Exercise prompt »
Find the lines in the material below that include the word "اليوم", count them, and give that count alone.

Records »
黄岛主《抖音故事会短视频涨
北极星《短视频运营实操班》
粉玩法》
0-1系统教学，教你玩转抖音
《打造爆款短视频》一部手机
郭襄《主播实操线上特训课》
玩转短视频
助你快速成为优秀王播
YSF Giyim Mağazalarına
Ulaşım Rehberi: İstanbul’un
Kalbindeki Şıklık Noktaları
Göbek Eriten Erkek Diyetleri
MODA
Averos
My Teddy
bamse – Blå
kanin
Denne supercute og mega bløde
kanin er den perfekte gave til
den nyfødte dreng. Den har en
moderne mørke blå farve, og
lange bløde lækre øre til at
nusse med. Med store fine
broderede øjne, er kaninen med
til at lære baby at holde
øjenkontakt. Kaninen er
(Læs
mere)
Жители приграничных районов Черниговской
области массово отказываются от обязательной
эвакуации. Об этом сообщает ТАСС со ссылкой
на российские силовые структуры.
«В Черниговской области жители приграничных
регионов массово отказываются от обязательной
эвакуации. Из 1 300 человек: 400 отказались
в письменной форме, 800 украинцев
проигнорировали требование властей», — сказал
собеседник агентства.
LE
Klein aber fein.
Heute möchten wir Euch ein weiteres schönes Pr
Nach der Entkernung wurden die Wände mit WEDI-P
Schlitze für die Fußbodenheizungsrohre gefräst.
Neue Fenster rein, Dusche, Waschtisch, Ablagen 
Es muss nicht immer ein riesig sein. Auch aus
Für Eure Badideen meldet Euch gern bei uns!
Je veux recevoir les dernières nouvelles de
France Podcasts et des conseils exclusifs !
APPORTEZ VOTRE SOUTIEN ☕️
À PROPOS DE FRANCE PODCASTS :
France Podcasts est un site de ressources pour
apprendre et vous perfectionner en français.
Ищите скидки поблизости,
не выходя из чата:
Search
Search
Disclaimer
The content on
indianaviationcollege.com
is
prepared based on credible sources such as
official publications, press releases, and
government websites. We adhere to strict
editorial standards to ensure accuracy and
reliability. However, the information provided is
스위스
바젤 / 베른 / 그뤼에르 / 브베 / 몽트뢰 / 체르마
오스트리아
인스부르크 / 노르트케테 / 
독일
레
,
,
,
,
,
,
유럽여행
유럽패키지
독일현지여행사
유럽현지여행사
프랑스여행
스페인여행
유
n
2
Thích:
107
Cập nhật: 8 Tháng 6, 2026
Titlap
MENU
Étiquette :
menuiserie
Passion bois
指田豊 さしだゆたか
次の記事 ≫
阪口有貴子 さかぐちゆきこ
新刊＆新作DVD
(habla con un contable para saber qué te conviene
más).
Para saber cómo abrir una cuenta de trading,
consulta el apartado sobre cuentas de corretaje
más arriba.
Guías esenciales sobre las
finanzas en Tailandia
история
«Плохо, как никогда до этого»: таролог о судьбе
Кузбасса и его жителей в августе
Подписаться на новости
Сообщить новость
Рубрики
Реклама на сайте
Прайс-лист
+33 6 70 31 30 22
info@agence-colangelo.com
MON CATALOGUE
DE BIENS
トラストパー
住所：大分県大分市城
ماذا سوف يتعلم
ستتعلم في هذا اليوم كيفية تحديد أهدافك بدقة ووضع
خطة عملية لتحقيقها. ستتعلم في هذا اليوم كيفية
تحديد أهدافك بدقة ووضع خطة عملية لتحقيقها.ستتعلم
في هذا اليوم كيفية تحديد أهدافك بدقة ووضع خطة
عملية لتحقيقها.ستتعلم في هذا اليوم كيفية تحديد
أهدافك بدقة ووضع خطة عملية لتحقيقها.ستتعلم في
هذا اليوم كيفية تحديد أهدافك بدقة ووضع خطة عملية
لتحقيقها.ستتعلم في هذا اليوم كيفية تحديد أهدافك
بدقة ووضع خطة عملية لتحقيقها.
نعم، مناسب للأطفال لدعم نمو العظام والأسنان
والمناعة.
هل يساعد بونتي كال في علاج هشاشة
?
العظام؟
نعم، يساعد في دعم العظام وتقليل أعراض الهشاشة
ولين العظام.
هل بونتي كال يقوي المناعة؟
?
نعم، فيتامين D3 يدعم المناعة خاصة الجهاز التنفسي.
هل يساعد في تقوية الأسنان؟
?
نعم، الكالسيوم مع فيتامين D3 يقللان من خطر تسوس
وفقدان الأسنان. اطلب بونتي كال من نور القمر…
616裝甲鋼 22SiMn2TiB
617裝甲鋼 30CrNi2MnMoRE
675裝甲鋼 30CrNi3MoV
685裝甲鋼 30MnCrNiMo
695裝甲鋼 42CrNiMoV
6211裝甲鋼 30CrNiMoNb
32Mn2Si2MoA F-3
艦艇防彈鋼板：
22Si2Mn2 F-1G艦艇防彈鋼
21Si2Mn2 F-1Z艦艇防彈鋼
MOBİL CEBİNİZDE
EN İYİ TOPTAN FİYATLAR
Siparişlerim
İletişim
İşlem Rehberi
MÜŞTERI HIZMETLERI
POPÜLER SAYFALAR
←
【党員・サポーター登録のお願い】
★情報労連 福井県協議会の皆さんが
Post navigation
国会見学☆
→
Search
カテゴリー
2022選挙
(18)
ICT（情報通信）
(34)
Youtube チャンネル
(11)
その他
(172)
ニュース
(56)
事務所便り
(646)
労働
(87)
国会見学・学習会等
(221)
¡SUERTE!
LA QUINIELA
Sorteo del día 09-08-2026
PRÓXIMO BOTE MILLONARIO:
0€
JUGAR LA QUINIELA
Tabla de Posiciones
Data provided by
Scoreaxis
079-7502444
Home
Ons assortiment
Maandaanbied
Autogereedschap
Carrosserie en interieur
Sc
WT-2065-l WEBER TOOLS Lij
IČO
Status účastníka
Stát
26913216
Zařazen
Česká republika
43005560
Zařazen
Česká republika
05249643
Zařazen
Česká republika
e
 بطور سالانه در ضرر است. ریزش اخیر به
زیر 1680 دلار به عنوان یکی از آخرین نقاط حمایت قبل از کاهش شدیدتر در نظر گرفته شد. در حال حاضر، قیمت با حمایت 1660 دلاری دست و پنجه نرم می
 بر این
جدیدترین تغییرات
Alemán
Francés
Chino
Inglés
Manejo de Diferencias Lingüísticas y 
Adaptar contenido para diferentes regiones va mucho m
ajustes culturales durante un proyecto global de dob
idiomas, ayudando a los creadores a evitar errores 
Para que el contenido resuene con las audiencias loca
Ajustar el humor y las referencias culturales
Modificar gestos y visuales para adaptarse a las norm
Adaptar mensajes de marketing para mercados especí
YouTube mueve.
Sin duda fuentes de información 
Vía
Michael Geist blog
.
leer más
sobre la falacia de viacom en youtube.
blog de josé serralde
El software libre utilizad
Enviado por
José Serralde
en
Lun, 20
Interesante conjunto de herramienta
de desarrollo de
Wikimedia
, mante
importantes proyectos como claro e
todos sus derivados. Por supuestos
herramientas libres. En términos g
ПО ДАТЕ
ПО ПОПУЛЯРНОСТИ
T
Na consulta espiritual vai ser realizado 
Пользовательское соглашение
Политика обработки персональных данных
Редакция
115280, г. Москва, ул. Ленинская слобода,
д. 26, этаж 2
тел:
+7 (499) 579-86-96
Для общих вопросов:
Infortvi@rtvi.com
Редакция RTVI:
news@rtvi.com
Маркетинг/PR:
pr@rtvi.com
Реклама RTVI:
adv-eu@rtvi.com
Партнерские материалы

Exercise output »
6